Possible Cause 1
A hum or other excessive noise can be caused by a misaligned or bent motor shaft. Likewise, this noise can be created if there is a minor fault in the transmission dividing the motor from the driven equipment, or even in the equipment itself. First feel the motor shaft for any obvious faults or bends. If nothing is noticeable, disconnect the motor shaft from the transmission and driven equipment, and then turn it on. If the noise is no longer present, then either the transmission or the driven equipment is at fault, not the motor.
Possible Cause 2
If the noise is still present, there may be either an electric imbalance or a mechanical imbalance. Turn the motor on and let it run for a few moments. Then cut the power. If the motor stops the instant the power is cut, then the problem is electrical rather than mechanical. An electrical imbalance is caused primarily by a worn or unwound part inside the motor which results in an uneven electromagnetic field, causing the rotor to wobble and vibrate as it spins, resulting in a hum. To repair this, remove the casing from the motor and check to see if there is any charring or discoloration inside. Look at the coils of wire within to make sure that they are tightly wound.
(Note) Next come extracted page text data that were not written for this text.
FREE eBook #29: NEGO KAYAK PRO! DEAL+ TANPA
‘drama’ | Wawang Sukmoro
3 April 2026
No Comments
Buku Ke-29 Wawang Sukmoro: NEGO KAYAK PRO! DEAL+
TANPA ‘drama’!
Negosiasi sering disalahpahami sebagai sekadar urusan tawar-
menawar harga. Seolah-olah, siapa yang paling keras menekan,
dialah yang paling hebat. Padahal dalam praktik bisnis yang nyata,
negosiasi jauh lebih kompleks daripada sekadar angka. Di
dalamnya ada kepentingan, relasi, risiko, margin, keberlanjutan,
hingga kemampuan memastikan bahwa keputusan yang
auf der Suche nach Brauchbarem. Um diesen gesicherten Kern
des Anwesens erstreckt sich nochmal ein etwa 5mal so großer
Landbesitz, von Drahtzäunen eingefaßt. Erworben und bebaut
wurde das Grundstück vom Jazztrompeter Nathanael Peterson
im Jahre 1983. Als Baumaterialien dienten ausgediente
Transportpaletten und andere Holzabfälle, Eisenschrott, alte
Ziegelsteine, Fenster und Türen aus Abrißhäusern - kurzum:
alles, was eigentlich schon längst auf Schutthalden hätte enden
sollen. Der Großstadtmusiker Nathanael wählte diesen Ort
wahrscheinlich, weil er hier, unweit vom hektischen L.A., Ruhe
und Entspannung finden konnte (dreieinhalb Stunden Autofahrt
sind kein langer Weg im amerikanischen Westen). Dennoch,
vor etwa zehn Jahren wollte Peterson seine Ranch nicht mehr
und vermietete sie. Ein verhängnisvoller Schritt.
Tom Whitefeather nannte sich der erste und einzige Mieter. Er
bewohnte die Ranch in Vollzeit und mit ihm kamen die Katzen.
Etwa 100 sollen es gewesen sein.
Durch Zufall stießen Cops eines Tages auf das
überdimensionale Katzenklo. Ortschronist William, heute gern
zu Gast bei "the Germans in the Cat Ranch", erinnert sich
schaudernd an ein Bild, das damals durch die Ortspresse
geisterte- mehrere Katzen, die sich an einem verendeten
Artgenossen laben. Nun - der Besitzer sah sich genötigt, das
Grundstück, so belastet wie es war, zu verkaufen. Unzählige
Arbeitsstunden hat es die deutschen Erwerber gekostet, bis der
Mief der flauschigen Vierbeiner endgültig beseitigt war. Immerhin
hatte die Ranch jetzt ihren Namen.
If nothing of the sort can be seen, then one may need to take the motor to a professional for a more thorough analysis.
Possible Cause 3
If, when the power is disengaged from the running engine, the noise continues until the motor runs to a stop, the problem is a mechanical imbalance. Such imbalances may include a bent motor shaft, damaged rotor, bad bearings or debris caught within the motor casing. Remove the motor casing and look within to see if any obvious signs of wear or damage can be found. Individual parts, if broken or bent, can be replaced, however if the integrity of the motor's frame has been damaged, it may be preferable to obtain a new motor altogether.